# Activity:
Provide the records once more, identical to the original.

# Stored data:
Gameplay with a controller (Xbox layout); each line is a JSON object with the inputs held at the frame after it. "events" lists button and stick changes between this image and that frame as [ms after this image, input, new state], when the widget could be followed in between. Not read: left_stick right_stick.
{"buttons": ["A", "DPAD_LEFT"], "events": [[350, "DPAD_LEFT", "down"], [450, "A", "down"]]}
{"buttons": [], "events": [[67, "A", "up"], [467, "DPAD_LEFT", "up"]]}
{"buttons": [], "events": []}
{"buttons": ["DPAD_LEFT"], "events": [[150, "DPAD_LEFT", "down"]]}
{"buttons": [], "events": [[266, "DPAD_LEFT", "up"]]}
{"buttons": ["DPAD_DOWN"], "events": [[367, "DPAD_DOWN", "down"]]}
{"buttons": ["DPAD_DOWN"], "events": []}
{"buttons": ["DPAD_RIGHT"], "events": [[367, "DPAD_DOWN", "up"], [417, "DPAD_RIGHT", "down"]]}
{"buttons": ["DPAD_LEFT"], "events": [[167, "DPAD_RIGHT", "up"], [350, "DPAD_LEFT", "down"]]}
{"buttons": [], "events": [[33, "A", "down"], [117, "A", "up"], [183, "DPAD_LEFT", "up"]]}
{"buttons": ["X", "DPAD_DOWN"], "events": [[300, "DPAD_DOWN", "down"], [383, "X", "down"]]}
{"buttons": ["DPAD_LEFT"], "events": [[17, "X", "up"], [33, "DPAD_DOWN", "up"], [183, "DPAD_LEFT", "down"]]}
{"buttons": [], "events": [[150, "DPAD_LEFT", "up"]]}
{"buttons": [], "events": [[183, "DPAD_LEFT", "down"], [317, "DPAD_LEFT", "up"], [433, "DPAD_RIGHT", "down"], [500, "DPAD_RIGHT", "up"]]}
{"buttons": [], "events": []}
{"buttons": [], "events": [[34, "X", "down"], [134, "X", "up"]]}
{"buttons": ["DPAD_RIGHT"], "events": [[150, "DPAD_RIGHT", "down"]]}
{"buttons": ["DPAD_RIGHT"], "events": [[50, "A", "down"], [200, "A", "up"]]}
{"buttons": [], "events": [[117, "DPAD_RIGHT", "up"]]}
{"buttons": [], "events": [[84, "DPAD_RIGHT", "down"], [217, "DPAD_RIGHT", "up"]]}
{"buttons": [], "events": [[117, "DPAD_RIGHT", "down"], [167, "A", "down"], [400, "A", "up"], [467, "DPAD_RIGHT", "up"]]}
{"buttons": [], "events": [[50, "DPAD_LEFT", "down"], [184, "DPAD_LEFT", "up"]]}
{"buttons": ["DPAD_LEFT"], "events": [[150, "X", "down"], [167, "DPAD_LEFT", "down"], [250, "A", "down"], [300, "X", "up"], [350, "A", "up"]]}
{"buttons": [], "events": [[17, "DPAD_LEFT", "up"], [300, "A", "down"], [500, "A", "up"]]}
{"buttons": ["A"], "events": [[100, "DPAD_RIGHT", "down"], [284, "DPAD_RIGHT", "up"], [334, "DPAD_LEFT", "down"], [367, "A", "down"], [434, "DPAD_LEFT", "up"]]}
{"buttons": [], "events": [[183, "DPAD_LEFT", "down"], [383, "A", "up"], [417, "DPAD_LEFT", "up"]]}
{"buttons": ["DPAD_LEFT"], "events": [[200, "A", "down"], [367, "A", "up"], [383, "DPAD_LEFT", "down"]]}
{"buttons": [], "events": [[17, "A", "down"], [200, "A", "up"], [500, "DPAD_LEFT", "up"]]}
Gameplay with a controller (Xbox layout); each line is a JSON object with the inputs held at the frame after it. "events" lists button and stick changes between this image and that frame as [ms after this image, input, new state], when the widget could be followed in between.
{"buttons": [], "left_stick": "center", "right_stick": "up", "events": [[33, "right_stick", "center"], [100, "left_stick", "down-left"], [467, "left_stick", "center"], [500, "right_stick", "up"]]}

# Solution for this problem:
Gameplay with a controller (Xbox layout); each line is a JSON object with the inputs held at the frame after it. "events" lists button and stick changes between this image and that frame as [ms after this image, input, new state], when the widget could be followed in between. Not read: left_stick right_stick.
{"buttons": ["A", "DPAD_LEFT"], "events": [[350, "DPAD_LEFT", "down"], [450, "A", "down"]]}
{"buttons": [], "events": [[67, "A", "up"], [467, "DPAD_LEFT", "up"]]}
{"buttons": [], "events": []}
{"buttons": ["DPAD_LEFT"], "events": [[150, "DPAD_LEFT", "down"]]}
{"buttons": [], "events": [[266, "DPAD_LEFT", "up"]]}
{"buttons": ["DPAD_DOWN"], "events": [[367, "DPAD_DOWN", "down"]]}
{"buttons": ["DPAD_DOWN"], "events": []}
{"buttons": ["DPAD_RIGHT"], "events": [[367, "DPAD_DOWN", "up"], [417, "DPAD_RIGHT", "down"]]}
{"buttons": ["DPAD_LEFT"], "events": [[167, "DPAD_RIGHT", "up"], [350, "DPAD_LEFT", "down"]]}
{"buttons": [], "events": [[33, "A", "down"], [117, "A", "up"], [183, "DPAD_LEFT", "up"]]}
{"buttons": ["X", "DPAD_DOWN"], "events": [[300, "DPAD_DOWN", "down"], [383, "X", "down"]]}
{"buttons": ["DPAD_LEFT"], "events": [[17, "X", "up"], [33, "DPAD_DOWN", "up"], [183, "DPAD_LEFT", "down"]]}
{"buttons": [], "events": [[150, "DPAD_LEFT", "up"]]}
{"buttons": [], "events": [[183, "DPAD_LEFT", "down"], [317, "DPAD_LEFT", "up"], [433, "DPAD_RIGHT", "down"], [500, "DPAD_RIGHT", "up"]]}
{"buttons": [], "events": []}
{"buttons": [], "events": [[34, "X", "down"], [134, "X", "up"]]}
{"buttons": ["DPAD_RIGHT"], "events": [[150, "DPAD_RIGHT", "down"]]}
{"buttons": ["DPAD_RIGHT"], "events": [[50, "A", "down"], [200, "A", "up"]]}
{"buttons": [], "events": [[117, "DPAD_RIGHT", "up"]]}
{"buttons": [], "events": [[84, "DPAD_RIGHT", "down"], [217, "DPAD_RIGHT", "up"]]}
{"buttons": [], "events": [[117, "DPAD_RIGHT", "down"], [167, "A", "down"], [400, "A", "up"], [467, "DPAD_RIGHT", "up"]]}
{"buttons": [], "events": [[50, "DPAD_LEFT", "down"], [184, "DPAD_LEFT", "up"]]}
{"buttons": ["DPAD_LEFT"], "events": [[150, "X", "down"], [167, "DPAD_LEFT", "down"], [250, "A", "down"], [300, "X", "up"], [350, "A", "up"]]}
{"buttons": [], "events": [[17, "DPAD_LEFT", "up"], [300, "A", "down"], [500, "A", "up"]]}
{"buttons": ["A"], "events": [[100, "DPAD_RIGHT", "down"], [284, "DPAD_RIGHT", "up"], [334, "DPAD_LEFT", "down"], [367, "A", "down"], [434, "DPAD_LEFT", "up"]]}
{"buttons": [], "events": [[183, "DPAD_LEFT", "down"], [383, "A", "up"], [417, "DPAD_LEFT", "up"]]}
{"buttons": ["DPAD_LEFT"], "events": [[200, "A", "down"], [367, "A", "up"], [383, "DPAD_LEFT", "down"]]}
{"buttons": [], "events": [[17, "A", "down"], [200, "A", "up"], [500, "DPAD_LEFT", "up"]]}
Gameplay with a controller (Xbox layout); each line is a JSON object with the inputs held at the frame after it. "events" lists button and stick changes between this image and that frame as [ms after this image, input, new state], when the widget could be followed in between.
{"buttons": [], "left_stick": "center", "right_stick": "up", "events": [[33, "right_stick", "center"], [100, "left_stick", "down-left"], [467, "left_stick", "center"], [500, "right_stick", "up"]]}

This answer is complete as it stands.